BONUS RECIPE: Chickpea Noodle Soup


Robin Robertson was kind enough to share a recipe from her new book One-Dish Vegan. 


Chickpea Noodle Soup
Recipe © 2013 by Robin Robertson and used by permission of The Harvard Common Press

 Gluten-free option | Soy-free| Serves 4

This comforting, versatile soup can be altered easily to suit your taste. For example, vary the vegetables according to personal preference, or substitute seitan, tempeh, or different beans for the chickpeas.

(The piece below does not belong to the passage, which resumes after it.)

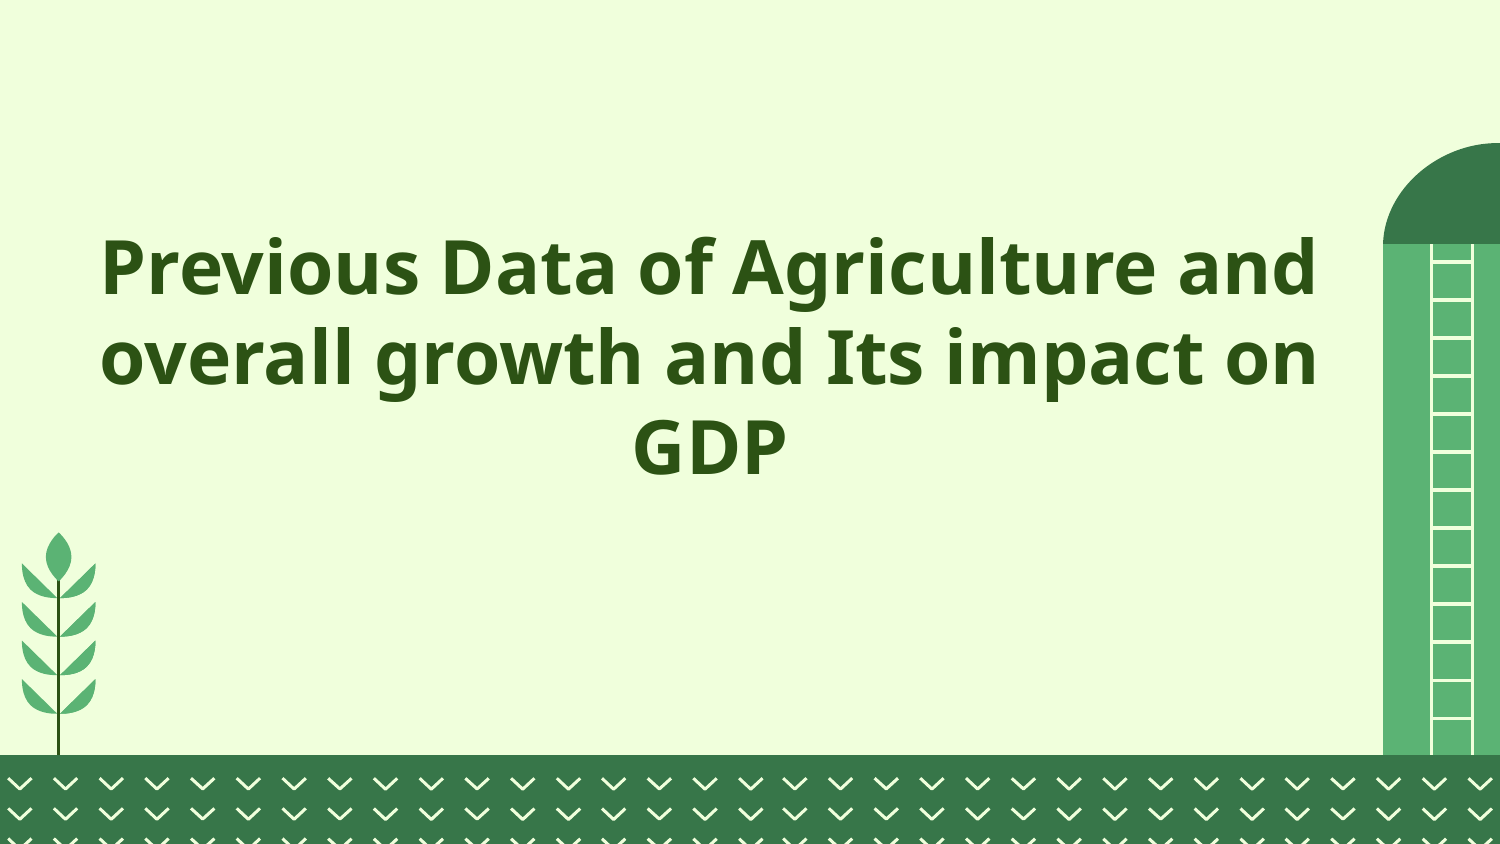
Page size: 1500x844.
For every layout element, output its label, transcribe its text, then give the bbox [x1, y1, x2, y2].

title Previous Data of Agriculture and overall growth and Its impact on GDP [78, 204, 1342, 716]
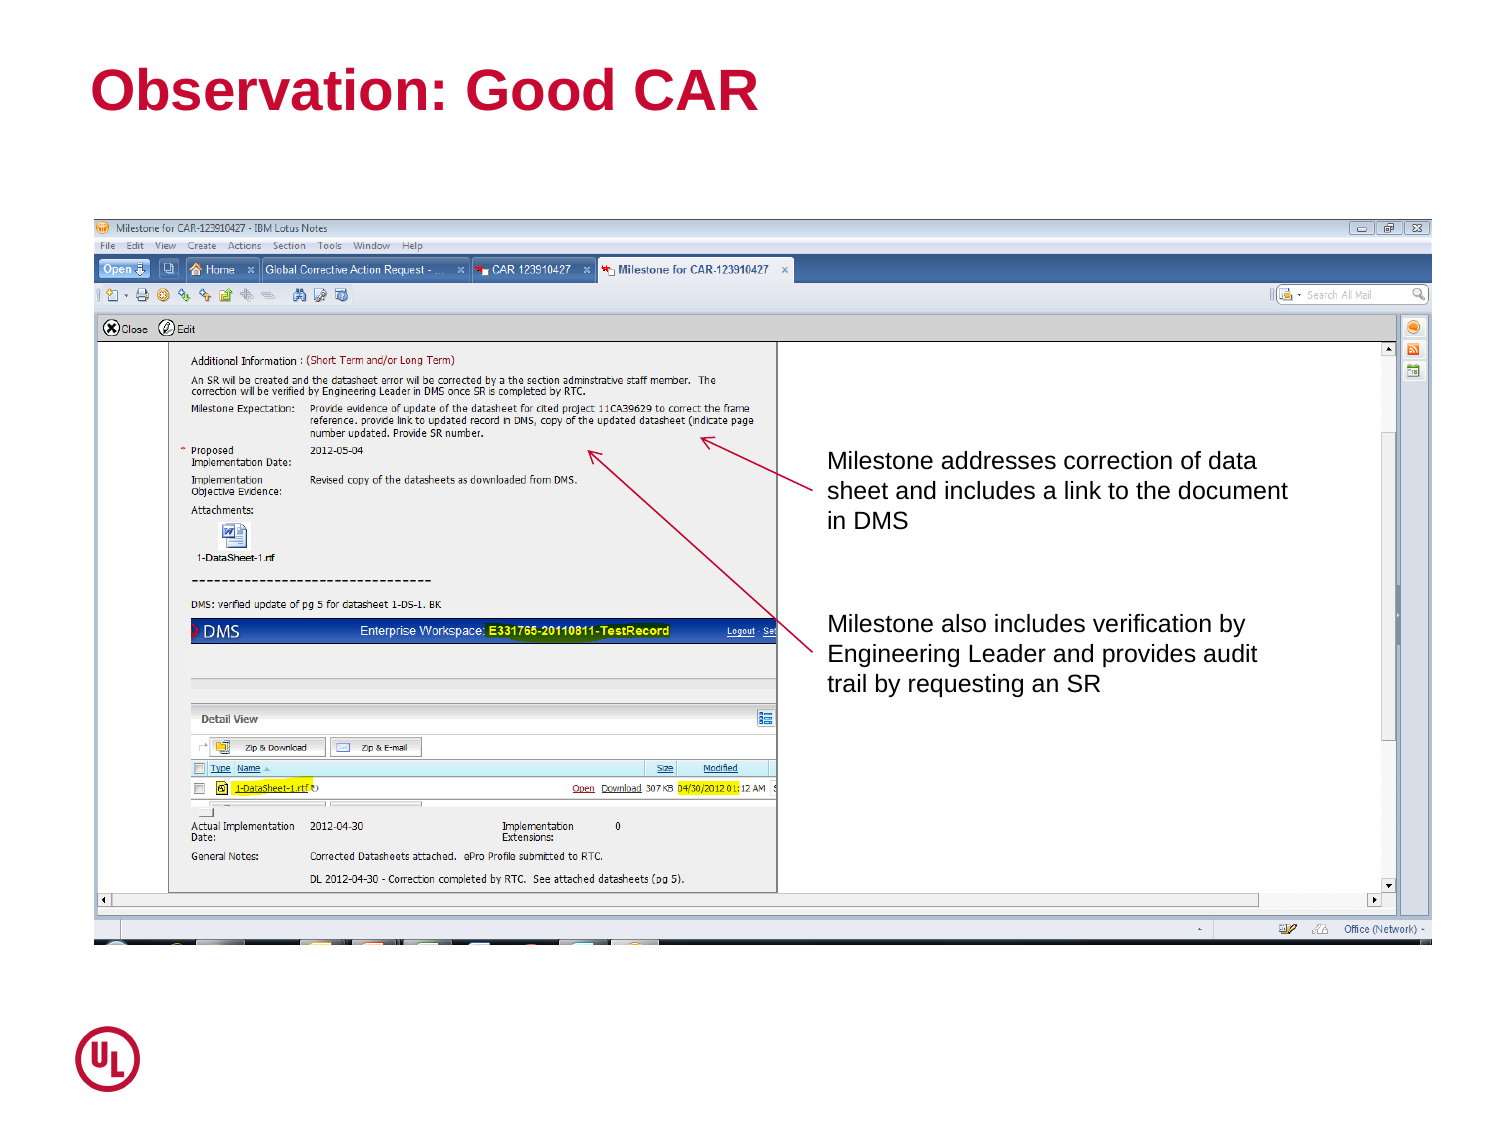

As the noodles cook in the soup, they will absorb some of the broth, so you may want to add a little more broth before serving. Alternatively, if you have leftover cooked pasta from another meal, you can just add it when ready to serve instead of cooking the noodles right in the soup. To make this soup gluten-free, use gluten-free pasta and, of course, make sure that your vegetable broth is gluten-free.

Ingredients:
·          2 teaspoons olive oil or 1/4 cup water
·          1 medium-size yellow onion, chopped
·          2 carrots, peeled and thinly sliced
·          1 celery rib, thinly sliced
·          3 garlic cloves, minced
·          1 teaspoon dried basil
·          1 teaspoon dried thyme
·          7 cups vegetable broth, or more if needed
·          4 ounces green beans, trimmed and cut into 1-inch pieces
·          4 cups coarsely chopped stemmed kale or cabbage
·      3 cups cooked chickpeas or 2 (15.5-ounce) cans chickpeas, rinsed and drained
·          1 (14.5-ounce) can diced tomatoes, undrained
·          Salt and freshly ground black pepper
·          6 ounces uncooked linguine, broken into thirds
·          1/2 cup fresh or frozen peas
·          2 tablespoons minced fresh Italian parsley

 Directions:
 1. Heat the oil or water in a large pot over medium heat. Add the onion, carrots, and celery, and cook for 5 minutes to soften. Stir in the garlic and cook for 1 minute longer, then add the basil, thyme, and broth and bring to a boil. Reduce the heat to a simmer and cook for 10 minutes.

 2. Add the green beans, kale, chickpeas, and tomatoes with their juices. Season to taste with salt and pepper. Simmer until the vegetables are tender, about 20 minutes.

 3. Stir in the pasta, peas, and parsley. Simmer until the pasta is tender, about 15 minutes longer. Taste and adjust the seasonings if needed. Serve hot.